C.                Fazit und Ausblick

Die verabschiedete Regelung zur datenschutzrechtlichen Stellung des Betriebsrats beseitigt die seit Geltung der DSGVO bestehende Unsicherheit in Rechtsprechung und Praxis nur teilweise. Zwar können Unternehmen an den bislang etablierten Prozessen und Strukturen bei der Verarbeitung von Beschäftigtendaten durch den Betriebsrat festhalten. Die Einzelheiten der datenschutzrechtlichen Behandlung des Betriebsrats lässt das Gesetz jedoch weitgehend offen.

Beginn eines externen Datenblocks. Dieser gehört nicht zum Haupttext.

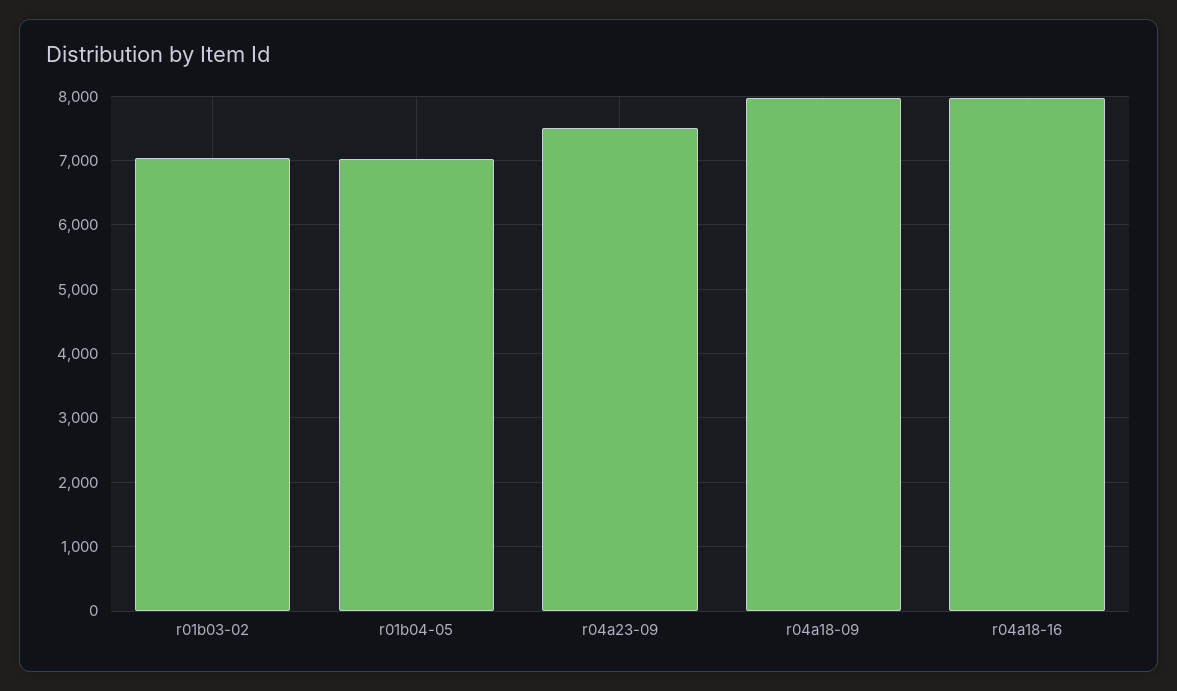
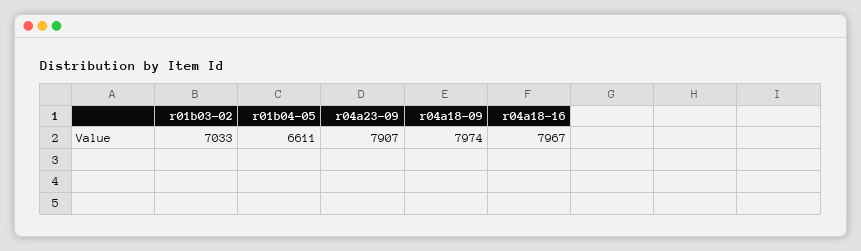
r01b04-05: 7000 -> 6611
r04a23-09: 7500 -> 7907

Zudem kommen mit der Regelung auch mögliche Haftungsrisiken auf Arbeitgeber zu. Es bestehen noch zu viele Unklarheiten im Hinblick auf die beiderseitige Unterstützungspflicht von Arbeitgeber und Betriebsrat bei der Einhaltung der datenschutzrechtlichen Vorschriften. Hierfür bieten sich auch klarstellende Betriebsvereinbarungen an. Denn Art. 88 DSGVO erlaubt es den Betriebsparteien, spezifische Vorschriften zum Datenschutz im Betrieb zu regeln. Dabei ist es dann wichtig, klare und ausgewogene Detailregelungen darüber zu treffen, wie die Kontrollpflichten, aber auch andere Pflichten des Datenschutzbeauftragten im Betrieb nach Art. 39 Abs. 1 DSGVO im Rechtsverhältnis zum Betriebsrat konkret umgesetzt werden sollen.